Aron Alkalai’s relatives

This is a photo of my paternal grandparents - Rivka and Avram Alkalai and my uncle Azarya Alkalai with his wife Sara. My grandparents are behind them. The photo was taken in the village of Sapareva Banya [in the Rila Mountain] in the 1930s.

They were on holiday there. My uncle and his wife often went there. Uncle Azarya and his wife lived in Sofia and came to visit us in Dupnitsa. During the Holocaust they were interned to Dupnitsa. Uncle Azarya was a watchmaker. After the internment he went back to Sofia and after a couple of years he and his family went to Israel.

I know that my family name Alkalai is a geographical name. It comes from the Alkala Mountain in Spain. It seems my ancestors had that family name and it remained when they moved to the Balkans. The families of my parents are from Kyustendil. My paternal grandparents married in Kyustendil and all their children were born there. Then they moved to live in Dupnitsa [a town in Western Bulgaria]. I do not know when they decided to move. That happened before I was born. The reason to move was work, I suppose. Probably there were more opportunities for trade in Dupnitsa. I have heard that my paternal grandfather Avram Alkalai while living in Kyustendil came to Dupnitsa to sell whole carts full of sea-salt.

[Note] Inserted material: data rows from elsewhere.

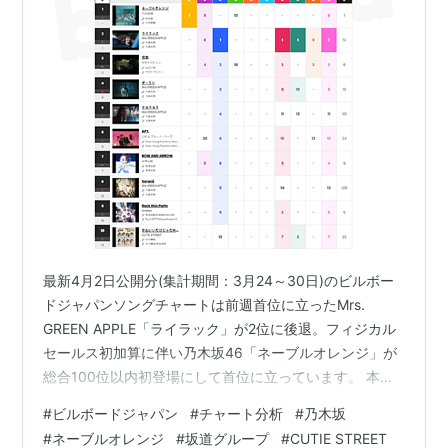
最新4月2日公開分(集計期間：3月24～30日)のビルボー
ドジャパンソングチャートは前週首位に立ったMrs.
GREEN APPLE「ライラック」が2位に後退。フィジカル
セールス初加算に伴い乃木坂46「ネーブルオレンジ」が
総合100位以内初登場にして首位に立っています。 本作
は、3月26日に発売された乃木坂46の38枚目となるシン
#
ビルボードジャパン
#
チャート分析
#
乃木坂
グル。前作の初週セールス数を上回る611,511枚を売り上
#
ネーブルオレンジ
#
坂道グループ
#
CUTIE STREET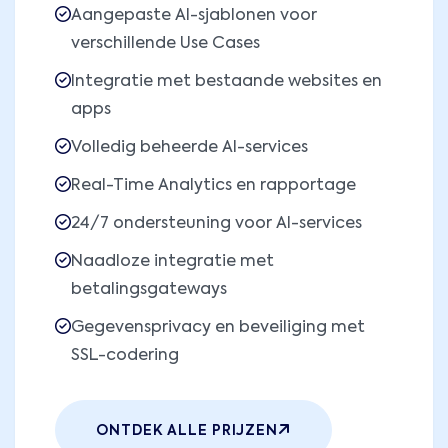
Aangepaste AI-sjablonen voor
verschillende Use Cases
Integratie met bestaande websites en
apps
Volledig beheerde AI-services
Real-Time Analytics en rapportage
24/7 ondersteuning voor AI-services
Naadloze integratie met
betalingsgateways
Gegevensprivacy en beveiliging met
SSL-codering
ONTDEK ALLE PRIJZEN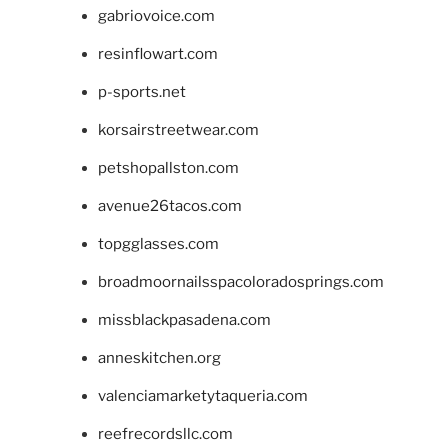
gabriovoice.com
resinflowart.com
p-sports.net
korsairstreetwear.com
petshopallston.com
avenue26tacos.com
topgglasses.com
broadmoornailsspacoloradosprings.com
missblackpasadena.com
anneskitchen.org
valenciamarketytaqueria.com
reefrecordsllc.com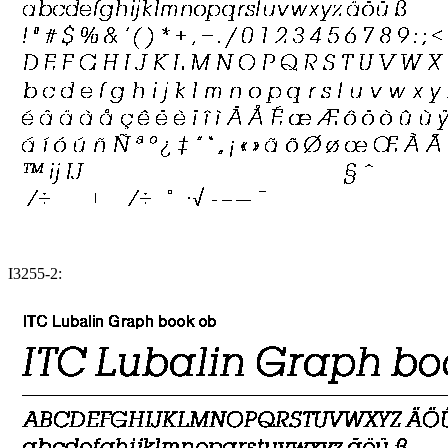
I3255-2: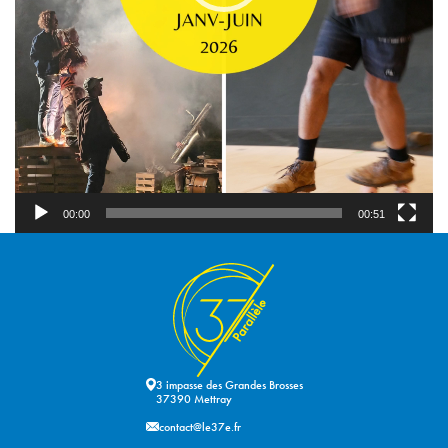
00:00
00:51
3 impasse des Grandes Brosses
37390 Mettray
contact@le37e.fr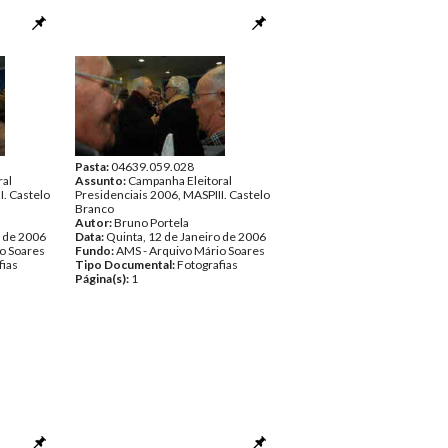
Pasta:
04639.059.028
ral
Assunto:
Campanha Eleitoral
I. Castelo
Presidenciais 2006, MASPIII. Castelo
Branco
Autor:
Bruno Portela
o de 2006
Data:
Quinta, 12 de Janeiro de 2006
o Soares
Fundo:
AMS - Arquivo Mário Soares
fias
Tipo Documental:
Fotografias
Página(s):
1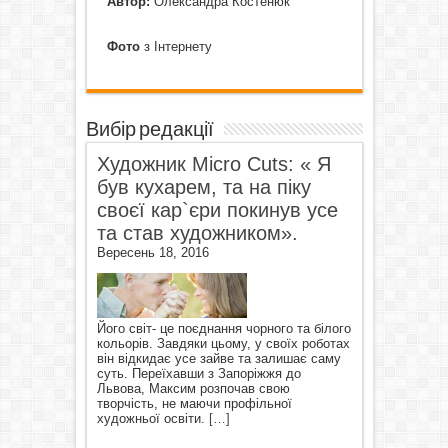
Автор:
Олександра Костенюк
Фото
з Інтернету
Вибір редакції
Художник Micro Cuts: « Я
був кухарем, та на піку
своєї кар`єри покинув усе
та став художником».
Вересень 18, 2016
Його світ- це поєднання чорного та білого
кольорів. Завдяки цьому, у своїх роботах
він відкидає усе зайве та залишає саму
суть. Переїхавши з Запоріжжя до
Львова, Максим розпочав свою
творчість, не маючи профільної
художньої освіти.
[…]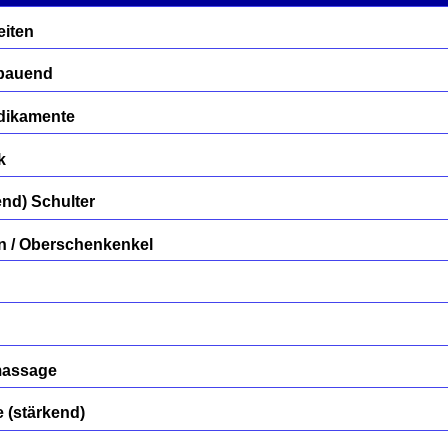
eiten
fbauend
dikamente
k
nd) Schulter
 / Oberschenkenkel
massage
(stärkend)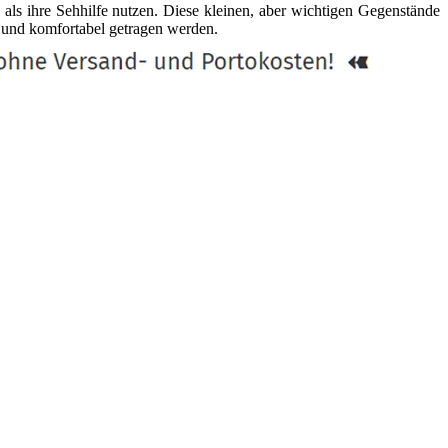
als ihre Sehhilfe nutzen. Diese kleinen, aber wichtigen Gegenstände
r und komfortabel getragen werden.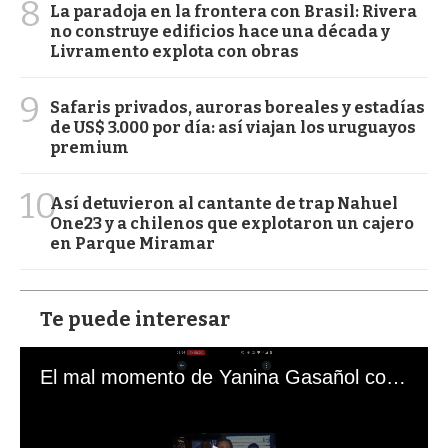
8
La paradoja en la frontera con Brasil: Rivera
no construye edificios hace una década y
Livramento explota con obras
9
Safaris privados, auroras boreales y estadías
de US$ 3.000 por día: así viajan los uruguayos
premium
10
Así detuvieron al cantante de trap Nahuel
One23 y a chilenos que explotaron un cajero
en Parque Miramar
Te puede interesar
El mal momento de Yanina Gasañol con un hincha argentino en "Subrayado"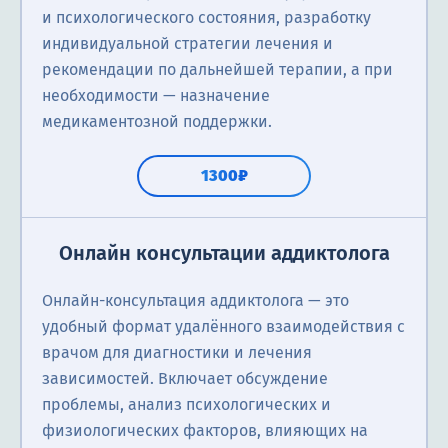
и психологического состояния, разработку
индивидуальной стратегии лечения и
рекомендации по дальнейшей терапии, а при
необходимости — назначение
медикаментозной поддержки.
1300₽
Онлайн консультации аддиктолога
Онлайн-консультация аддиктолога — это
удобный формат удалённого взаимодействия с
врачом для диагностики и лечения
зависимостей. Включает обсуждение
проблемы, анализ психологических и
физиологических факторов, влияющих на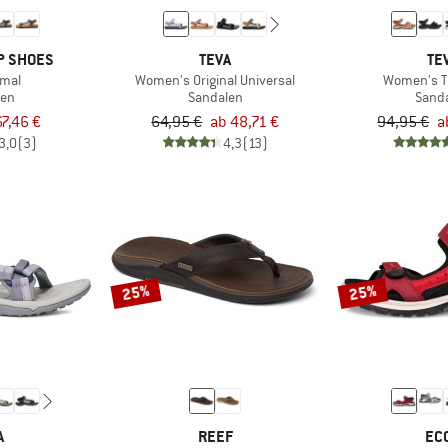
P SHOES
TEVA
TE
imal
Women's Original Universal
Women's Ti
len
Sandalen
Sand
67,46 €
64,95 €
ab 48,71 €
94,95 €
a
3,0
(3)
4,3
(13)
25%
25%
A
REEF
EC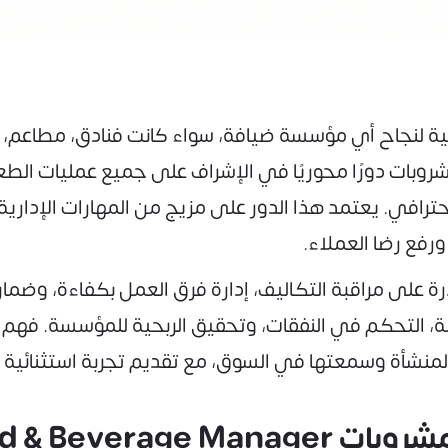
أساسية لنجاح أي مؤسسة ضيافة، سواء كانت فنادق، مطاعم
مشروبات دورًا محوريًا في الإشراف على جميع عمليات الطعا
افي. يعتمد هذا الدور على مزيج من المهارات الإدارية،
رفع رضا العملاء.
 على مراقبة التكاليف، إدارة فرق العمل بكفاءة، وضمان ا
، التحكم في النفقات، وتحقيق الربحية للمؤسسة. فهم 
 المنشأة وسمعتها في السوق، مع تقديم تجربة استثنائية 
Food & Bevera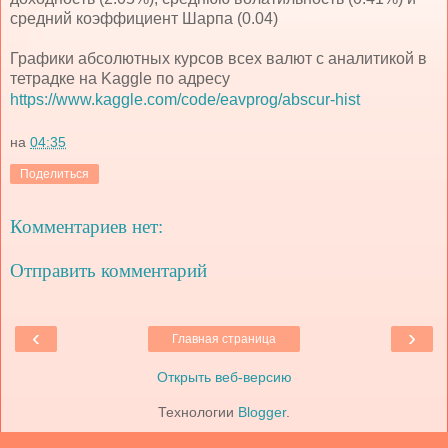
средний коэффициент Шарпа (0.04)
Графики абсолютных курсов всех валют с аналитикой в
тетрадке на Kaggle по адресу
https://www.kaggle.com/code/eavprog/abscur-hist
на
04:35
Поделиться
Комментариев нет:
Отправить комментарий
‹
›
Главная страница
Открыть веб-версию
Технологии
Blogger
.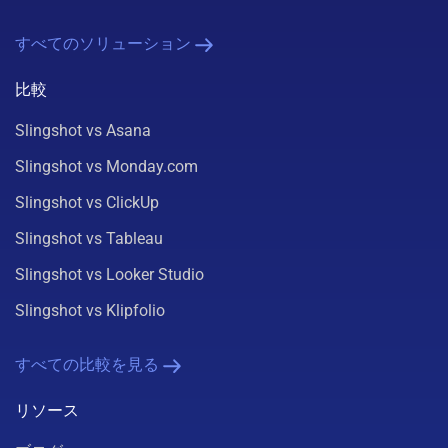
すべてのソリューション
比較
Slingshot vs Asana
Slingshot vs Monday.com
Slingshot vs ClickUp
Slingshot vs Tableau
Slingshot vs Looker Studio
Slingshot vs Klipfolio
すべての比較を見る
リソース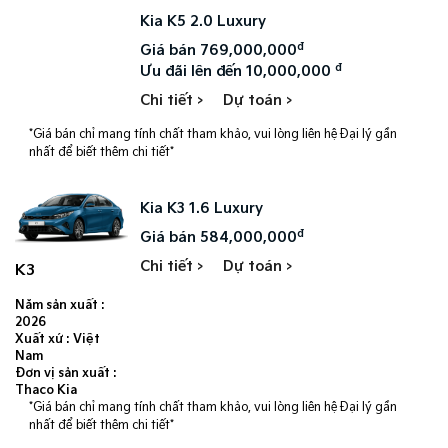
Kia K5 2.0 Luxury
đ
Giá bán 769,000,000
đ
Ưu đãi lên đến 10,000,000
Chi tiết >
Dự toán >
*Giá bán chỉ mang tính chất tham khảo, vui lòng liên hệ Đại lý gần
nhất để biết thêm chi tiết*
Kia K3 1.6 Luxury
đ
Giá bán 584,000,000
Chi tiết >
Dự toán >
K3
Năm sản xuất :
2026
Xuất xứ : Việt
Nam
Đơn vị sản xuất :
Thaco Kia
*Giá bán chỉ mang tính chất tham khảo, vui lòng liên hệ Đại lý gần
nhất để biết thêm chi tiết*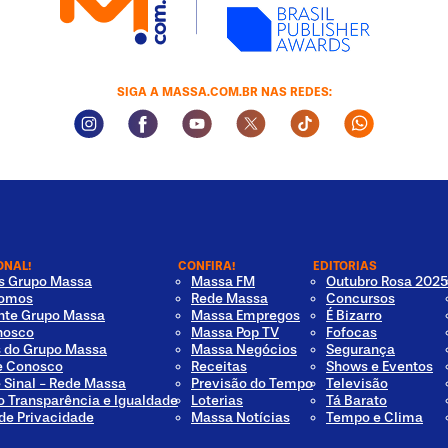
SIGA A MASSA.COM.BR NAS REDES:
Instagram Social Media
Facebook Social Media
Youtube Social Media
Twitter Social Media
Tiktok Social Med
Whatsapp 
ONAL!
CONFIRA!
EDITORIAS
os Grupo Massa
Massa FM
Outubro Rosa 2025
omos
Rede Massa
Concursos
nte Grupo Massa
Massa Empregos
É Bizarro
nosco
Massa Pop TV
Fofocas
s do Grupo Massa
Massa Negócios
Segurança
e Conosco
Receitas
Shows e Eventos
e Sinal - Rede Massa
Previsão do Tempo
Televisão
o Transparência e Igualdade
Loterias
Tá Barato
 de Privacidade
Massa Notícias
Tempo e Clima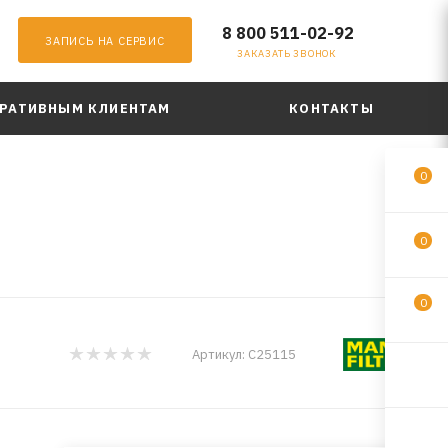
8 800 511-02-92
ЗАПИСЬ НА СЕРВИС
ЗАКАЗАТЬ ЗВОНОК
РАТИВНЫМ КЛИЕНТАМ
КОНТАКТЫ
0
0
0
Артикул:
C25115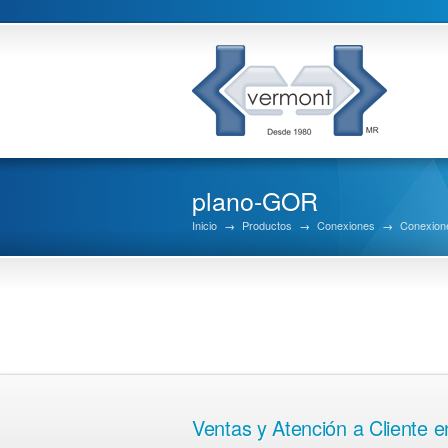
plano-GOR
Inicio
→
Productos
→
Conexiones
→
Conexione
Ventas y Atención a Cliente 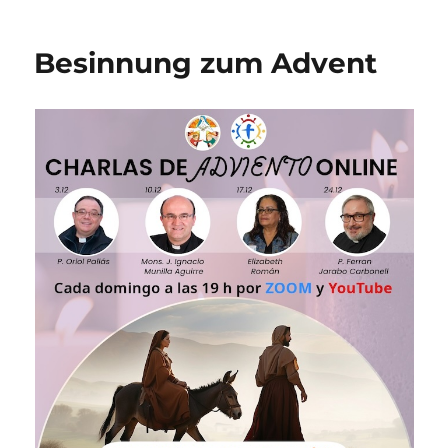
Besinnung zum Advent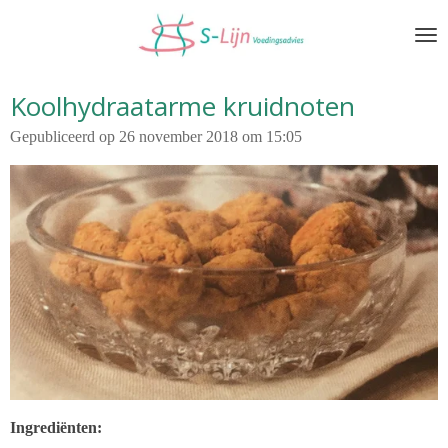
Ga
direct
naar
de
Koolhydraatarme kruidnoten
hoofdinhoud
Gepubliceerd op 26 november 2018 om 15:05
Ingrediënten: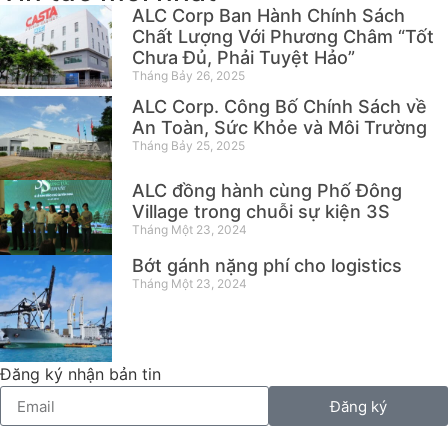
ALC Corp Ban Hành Chính Sách
Chất Lượng Với Phương Châm “Tốt
Chưa Đủ, Phải Tuyệt Hảo”
Tháng Bảy 26, 2025
ALC Corp. Công Bố Chính Sách về
An Toàn, Sức Khỏe và Môi Trường
Tháng Bảy 25, 2025
ALC đồng hành cùng Phố Đông
Village trong chuỗi sự kiện 3S
Tháng Một 23, 2024
Bớt gánh nặng phí cho logistics
Tháng Một 23, 2024
Đăng ký nhận bản tin
Đăng ký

He bought it from the wholesalers and resold it. He also sold other goods. At that time, merchants sold a lot of things - gas, oil, wool, cotton, paints. My paternal grandfather also had an oven, in which he used to bake prunes, which he sold. My father also did the same. My paternal grandmother Rivka Alkalai was a housewife. I know that she gave birth eleven times. Two of her children died and nine remained. My father was the oldest of them.

My paternal grandparents lived in a small house in the Jewish neighborhood. I visited them for the holidays. On Purim we went to their place with a purse so that they would give us some money. Also, in the evening, some of the children put on masks and we went to the houses reciting poems and the people gave us some small change. On Las Frutas [the popular name of Tu bi-Shevat among Bulgarian Jews] we roasted peanuts, almonds, walnuts and put them on the table. I do not remember if they prepared purses for us. On Chanukkah we did not light candles.

When we were in labor camps, we were close to one another and I often visited uncle Azarya. He had made an improvised underground stove in the ground to keep warm. We were in the camps during the winter. He was very inventive and so, he decided to make that stove. And it was working very well. He was also a very sociable man. He is still alive and is living in Israel. His son Avram is also a watchmaker and brings him some watches with bigger parts to repair because he has problems with eyesight. Uncle Azarya loved his profession and was addicted to it. He was a very kind man and always treated us very well. He lived on Pirotska Str. in Sofia.

I had friends in Sofia. Once my uncle Azarya went out so that we would all gather in his flat and have a party. My friends in Sofia were both Jews and Bulgarians. I met them when they visited the family of uncle Azarya.